Biochemical profile and fluid management of a nine-year-old patient with hereditary tyrosinaemia type 1 over five days of admission

	At admission	After 8 hours*	After 12 hours	After 16 hours	After 24 hours	After three days	At discharge
Serum osmolality in mOsmol/kg	-	236	239	246	267	275	283
Na+ in mEq/L	113	114	116	128	131	133	137
Urine Na+ in mmol/L	-	-	-	101	-	-	-
Urine osmolality in mOsmol/kg	-	-	-	284	-	-	213
Type of IV fluid	D10%NS	3% NS	D10%NS + 3% NaCl†	D10%NS	D10%NS	D10%NS	D10%NS
Rate of IV fluid‡	TFR 150%, 90 mL/hour	Two bolus 50 mL each	TFR to 50%, 50 mL/hour	TFR to 30%, 20 mL/hour	TFR as 80%, 50 mL/hour	TFR as 80%, 50 mL/hour	TFR as 100%
Urine output	-	2.6 mL/kg/ hour	-	6.4 mL/kg/hour	5.5 mL/kg/hour	1.5 mL/kg/hour	-

Na+ = sodium; D10% = dextrose 10%; NS = normal saline (0.9% NaCl); IV = intravenous; TFR = total fluid rate.

Second tonic-clonic seizure occure.

30 mL from D10%NS and 20 mL (1 mL/kg/hour) of 3% NaCl.

Calculated only for the D10%NS (patient’s weight was 20 kg).

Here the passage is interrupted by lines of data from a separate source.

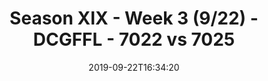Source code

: ---
title: Season XIX - Week 3 (9/22) - DCGFFL - 7022 vs 7025
teams_score:
- team: 7022
  score: 25
- team: 7025
  score: 6
mvp: Peter, Kori
game-ball: Nikki, Jorge
season: 19
week: 3
date: '2019-09-22T16:34:20'
pageid: season-xix-week-3-9-22-7022-vs-7025
---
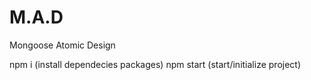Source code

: # M.A.D
Mongoose Atomic Design

npm i (install dependecies packages)
npm start (start/initialize project)
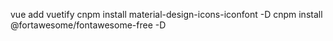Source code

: vue add vuetify
cnpm install material-design-icons-iconfont -D
cnpm install @fortawesome/fontawesome-free -D

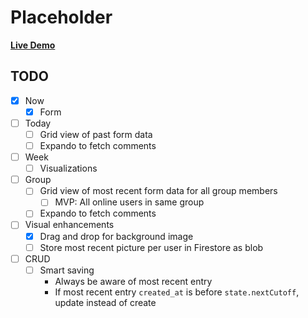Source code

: # Placeholder

[**Live Demo**](https://shutupandwrite247.firebaseapp.com/)

## TODO

* [x] Now
    * [x] Form
* [ ] Today
    * [ ] Grid view of past form data
    * [ ] Expando to fetch comments
* [ ] Week
    * [ ] Visualizations
* [ ] Group
    * [ ] Grid view of most recent form data for all group members
        * [ ] MVP: All online users in same group
    * [ ] Expando to fetch comments
* [ ] Visual enhancements
    * [x] Drag and drop for background image
    * [ ] Store most recent picture per user in Firestore as blob
* [ ] CRUD
    * [ ] Smart saving
        * Always be aware of most recent entry
        * If most recent entry `created_at` is before `state.nextCutoff`, update instead of create
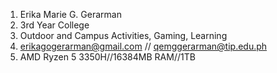 1. Erika Marie G. Gerarman
2. 3rd Year College
3. Outdoor and Campus Activities, Gaming, Learning
4. erikagogerarman@gmail.com // qemggerarman@tip.edu.ph
5. AMD Ryzen 5 3350H//16384MB RAM//1TB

In retrospect, SIADH was likely to have complicated the acute porphyria crisis. However, the authors speculate whether recurrent SIADH could also be a neurological complication of poorly controlled tyrosinaemia type 1. If SIADH is truly an under-recognised or under-reported complication in patients with tyrosinaemia type 1, it may have significant therapeutic implications for such patients admitted with acute porphyria crisis.

The management of these crises would typically include increased dextrose concentration delivered in dextrose water solutions at a level more than maintenance need. However, this practice may worsen hyponatremia due to SIADH, even in the presence of normal saline added to the solution. In this regard, care should be taken when making a decision on the choice and rate of intravenous fluid administration. This is specifically true when hyponatraemia or borderline low sodium is encountered in patients with tyrosinaemia type 1 presenting with acute porphyria crisis. This would also need to be reflected in future revisions of practice guidelines.

Conclusion

The authors report SIADH in a patient with uncontrolled tyrosinaemia type 1. It is proposed that this diagnosis should be taken into consideration when making a decision regarding fluid management of patients admitted with acute crisis.